My name is Nareth E. Nishi, and I was born to a Japanese father in the city of San Francisco in the year 1864. All I have ever known of my American mother is that she was a whore in a waterfront brothel. Often, I tried to learn more from my late father, who would say only that my mother died not long after after my own birth. Afterwards, he went East, to Manhattan and then New England, where he finally settled in the city of Providence in Rhode Island, having accepted a professorship at Brown University. My father was a brilliant man, but he was not sane. And in the final years of his life, his madness became a malignant, all-consuming thing.
These are not the matters I have sat down at this writing desk, at this typewriter, to say. I may yet have many long years ahead of me to speak of my childhood in Providence, of my schooling, of the young man whom I loved and almost wed. All those things are forever lost to me now, as lost to me as is my mad father, and for now I will let the distant past be the distant past.
My name is Nareth E. Nishi, and I find myself stranded in an alien world and time, and slowly I begin to believe that this is where I will spend the remainder of my days, however many they may be. After my father's suicide and the death of my fiancĂ© — a story for another evening — I found myself alone for the first time in my life. At the age of twenty three, it seemed everything that could possibly ever matter had been stolen from me. And yet it also seemed that perhaps I possessed the ability to change the course of my life, indeed the course of time. For had my father not spent the last decade of his life on a contraption which could carry a man forward or backward through the stream of time? And now that contraption, along with his laboratory and our house on College Hill and all my father's effects and personal papers, had passed to me. I bore my grief for a full week after his funeral, seven days and nights when the noon sun and the black of midnight seemed no more to me than the merest variations on the same shade of grey.
In the end, I opened the time portal which Father had died mercifully believing to have been shut forever, and in my sorrow and desperation I tried to reach back and alter our history.
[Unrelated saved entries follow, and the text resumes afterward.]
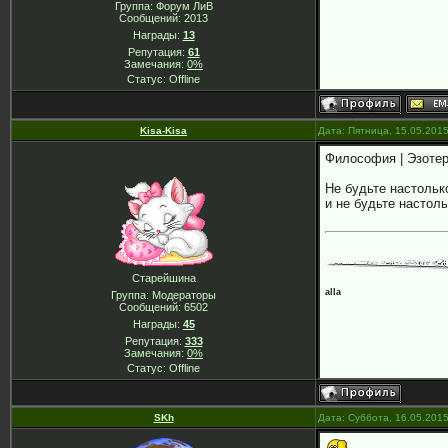
Группа: Форум ЛиВ
Сообщений:
2013
Награды:
13
Репутация:
61
Замечания:
0%
Статус:
Offline
Kisa-Kisa
Дата: Пятница, 15.05.201
Философия | Эзотер
Не будьте настольк
и не будьте настол
Старейшина
alla
Группа: Модераторы
Сообщений:
6502
Награды:
45
Репутация:
333
Замечания:
0%
Статус:
Offline
SKh
Дата: Суббота, 16.05.201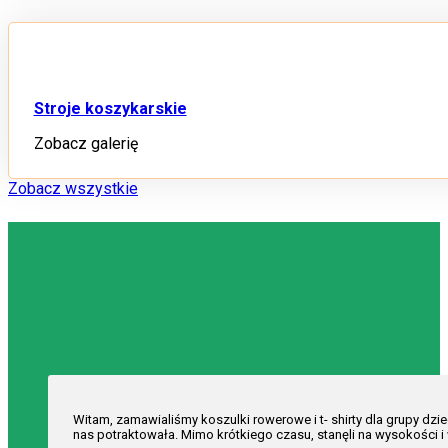
Stroje koszykarskie
Zobacz galerię
Zobacz wszystkie
Opinie klientów o naszych realizacjach i obsłudze z
Witam, zamawialiśmy koszulki rowerowe i t- shirty dla grupy dz
nas potraktowała. Mimo krótkiego czasu, stanęli na wysokości i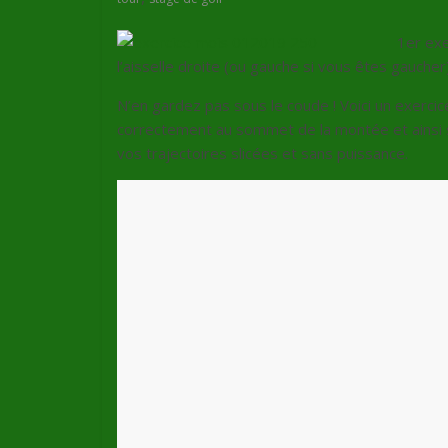
1er ex
l’aisselle droite (ou gauche si vous êtes gaucher)
N’en gardez pas sous le coude ! Voici un exerci
correctement au sommet de la montée et ainsi
vos trajectoires slicées et sans puissance.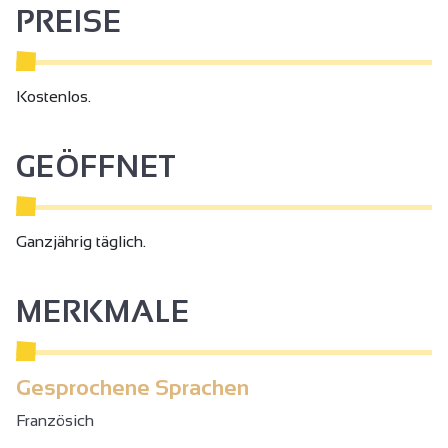
PREISE
Die Flora des Standorts weist einige Besonderheiten auf,
die an diesem Flussufer einzigartig sind.
Kostenlos.
GEÖFFNET
Ganzjährig täglich.
MERKMALE
Gesprochene Sprachen
Französich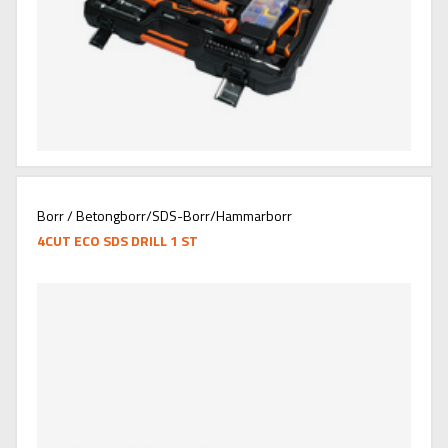
Borr / Betongborr/SDS-Borr/Hammarborr
4CUT ECO SDS DRILL 1 ST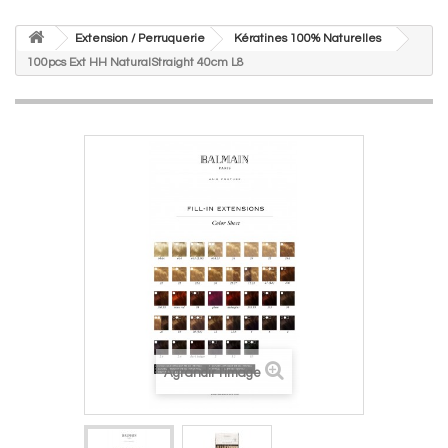
Extension / Perruquerie
Kératines 100% Naturelles
100pcs Ext HH NaturalStraight 40cm L8
Agrandir l'image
I tried to step back one week and rescue him. Yes, truly I know now what I have done, the entire, impossible horror of it, that I have somehow trespassed in the domain of gods, if such things as gods can even endure in a universe capable of the depredations I have witnessed in the last twenty days. The contraption was never perfected, and though I was well-versed in its mechanics, operation, and theory, only moments after the massive Gramme dynamos had powered up and the vessel had detached from its originating temporal coordinates...I say these things now as if they will ever again mean anything at all to anyone but me. Since that moment, my mind has gnawed at the events a thousand times over, searching for anything that I might have done wrong, any miniscule, critical step in the procedure I might have skipped or failed to properly carry out. I have tried to discover if it might have been my fault....but my recollection grows ever less certain. Only in the last few days have my perceptions of time, my ability to discern past from present from future begun to return, and as my sense of time grows more concrete, so my memory of that life before the accident begin to fade. It is as though this place and time may accommodate but one outcome, not the multitude that for a while I comprehended.
I can describe only what seemed to occur. The vessel was shaken by some titanic force, and I watched from my seat as it began to drift from the time stream. My father's automaton attempted in vain to correct the drift, but the contraption began to splinter. I have tried to find some more adequate word for what happened and none has come to me. There was one final instant, the smallest fraction of a second, before I was no longer simply me. As a wine glass might shatter when dropped upon a marble floor, so that moment shattered, and all things contained there within the portal shattered, too, and it seemed to me as though an incomprehensible gulf of being was laid open before me. Only, I did, however briefly, conceive of it. I held a trillion years within my mind's eye. Within a trillion divided minds that were yet all somehow mine, as all possibility became suddenly, violently realised. And I fell.
Father would have the words and equations to tell the facts of this, perhaps. I find that I do not, no matter how hard I once strove to be a student worthy of his lessons. I know what I have said, and I would think it madness...my father's legacy...if I did not now sit here, writing these things down in this room in this city surrounded by the sea. I fell. We fell. All the Nareths, for in that instant we were a multitude.
In twenty days, I have walked a hundred worlds. I have spiraled round and round, coming at last to this place and this time. I have glimpsed those other splinters of myself, some hardly recognizable, some so fused with the contraption that they are themselves hardly more than automata. And, here, I find that I have begun to accept that this is my life now. Here in this city named Babbage, where I have been welcomed. For that I should be grateful. I have despaired of ever finding the piloting automaton, whose electrical mind might have retained our home coordinates. I have hidden what remained of the vessel in the sea where I pray it will never be discovered, and now I will live this life as best I may. But it is not so simple, not matter how much I might wish it to be. My mind learned some infernal trick during the accident, and if I allow it to wander, even in the most innocent day-dream, I find that I am once again moving through time and inconceivable extradimensional voids, slipping between countless existences. I no longer need my father's machine to travel.
That is enough for now. I can smell the salt water, and I desire to see the full moon shining over this new ocean, which is only new to me.